Top of EXTRACT TO READ

BRUSSELS – In a newly released audit report published Wednesday, the European Court of Auditors has raised critical transparency concerns around the EU’s landmark €577 billion ($679 billion) post-COVID-19 economic recovery fund, stating that auditors cannot fully trace how billions in public funding are allocated across the bloc’s 27 member states.
The Recovery and Resilience Facility (RRF), the largest component of the EU’s collective pandemic response, was established in 2020 at the height of the global health crisis. When national governments imposed border closures, strict lockdowns, and raced to secure vaccine supplies to curb the spread of the deadly coronavirus, the EU fell into its deepest post-WWII recession. Designed to deliver targeted grants and loans to member states for projects focused on sustainable growth, digital transition, and green transformation, the fund departed from traditional EU budget processes: instead of disbursing funds based on projected project costs, payments are released only after pre-agreed policy and reform milestones are met. To ensure public accountability, RRF rules require national governments to publish the identities of their top 100 funding beneficiaries.
Despite these safeguards, the audit found major gaps in public disclosure. Examining reporting from 10 selected member states, auditors found that the published top 100 beneficiaries are almost entirely public entities – national ministries, government agencies, and subnational governments – with almost no transparency around private sector recipients, including businesses and large industry consortiums that receive billions in funding. Thousands of final recipients remain unlisted in public records.
“Without clear, complete information on where the money goes, we cannot verify if funds are distributed fairly, if dangerous concentration of funding exists, or if EU taxpayer money delivers tangible value for ordinary citizens,” explained Ivana Maletić, the European Court of Auditors member who led the audit. Maletić emphasized that transparency is not a trivial administrative detail, but a foundational requirement for public trust and democratic accountability. She added that EU legislators investigating potential misuse of public funds have repeatedly requested details on transfers to private companies and consortiums, information that auditors were unable to obtain. The audit specifically noted that French authorities cited excessive administrative burden as a reason for failing to share details on final private recipients, even upon formal request.

Bottom of EXTRACT TO READ
Top of EXTRACTED INFORMATION

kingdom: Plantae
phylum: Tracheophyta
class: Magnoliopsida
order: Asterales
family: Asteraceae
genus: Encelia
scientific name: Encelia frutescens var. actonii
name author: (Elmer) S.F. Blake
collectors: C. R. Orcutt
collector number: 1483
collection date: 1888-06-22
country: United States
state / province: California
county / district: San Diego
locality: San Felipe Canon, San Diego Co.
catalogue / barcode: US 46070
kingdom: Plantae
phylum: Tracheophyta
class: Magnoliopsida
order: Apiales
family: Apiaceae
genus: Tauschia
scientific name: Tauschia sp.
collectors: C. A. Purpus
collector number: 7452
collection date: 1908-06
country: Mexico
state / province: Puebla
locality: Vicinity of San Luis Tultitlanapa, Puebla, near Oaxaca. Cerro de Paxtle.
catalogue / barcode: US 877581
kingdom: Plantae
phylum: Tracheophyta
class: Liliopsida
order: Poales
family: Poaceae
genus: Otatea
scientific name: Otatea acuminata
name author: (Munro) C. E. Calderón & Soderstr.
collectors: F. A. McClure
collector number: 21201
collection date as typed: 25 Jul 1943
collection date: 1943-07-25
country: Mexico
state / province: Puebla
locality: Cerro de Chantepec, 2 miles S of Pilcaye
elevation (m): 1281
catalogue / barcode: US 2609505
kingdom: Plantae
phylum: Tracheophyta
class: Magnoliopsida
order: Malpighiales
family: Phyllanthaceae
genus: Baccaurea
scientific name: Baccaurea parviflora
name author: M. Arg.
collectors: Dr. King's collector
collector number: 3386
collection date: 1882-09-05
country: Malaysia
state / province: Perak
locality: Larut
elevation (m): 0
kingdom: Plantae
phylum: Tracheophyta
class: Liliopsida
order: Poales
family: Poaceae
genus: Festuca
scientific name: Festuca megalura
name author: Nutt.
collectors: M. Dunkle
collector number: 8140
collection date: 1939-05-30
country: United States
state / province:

Bottom of EXTRACTED INFORMATION

_TASKS TO PERFORM_
a) In the news report on the audit of the EU recovery fund, write out the passage from "BRUSSELS – In" up to and including "27 member states.".
b) According to the report on the audit of the EU recovery fund, which areas were the fund's grants and loans meant to target? List every one.
c) Carry on the news report on the audit of the EU recovery fund from its final sentence.

_EXPECTED RESULTS_
a)
BRUSSELS – In a newly released audit report published Wednesday, the European Court of Auditors has raised critical transparency concerns around the EU’s landmark €577 billion ($679 billion) post-COVID-19 economic recovery fund, stating that auditors cannot fully trace how billions in public funding are allocated across the bloc’s 27 member states.

b) Sustainable growth, digital transition, green transformation

c)
Cases of fraudulent diversion of RRF funding have already been documented: two years ago, law enforcement agencies in Italy, Austria, Romania and Slovakia arrested 22 people as part of a crackdown on a criminal ring accused of siphoning more than €600 million ($700 million) in pandemic relief funds.
The European Commission, the EU’s executive branch which manages the RRF, has pushed back against the auditors’ criticism. Commission officials noted that the framework for the fund was negotiated and approved by all 27 member states, limiting the executive’s ability to impose stricter transparency rules unilaterally. It defended the milestone-based payment model, arguing that its existing system of payment review, progress reporting, and ongoing engagement with member states to resolve reporting inconsistencies is functioning as designed.
The auditors’ broader concern extends beyond the current RRF: they warn that the flexible, conditions-based model used for the recovery fund is gaining support among policymakers, and could be expanded to major spending areas in the EU’s next seven-year long-term budget (2028-2034), which is expected to total roughly €2 trillion ($2.4 trillion). If adopted for traditional spending lines such as agricultural subsidies and infrastructure grants, the same lack of transparency could become systemic, Maletić argued. The milestone model, she said, is unacceptably opaque and boils down to arbitrary allocation of funds to recipients, making it unsuitable for longstanding EU budget policies. The commission dismissed this concern, noting that any future changes to EU budget architecture will be decided jointly by member states and the directly elected European Parliament.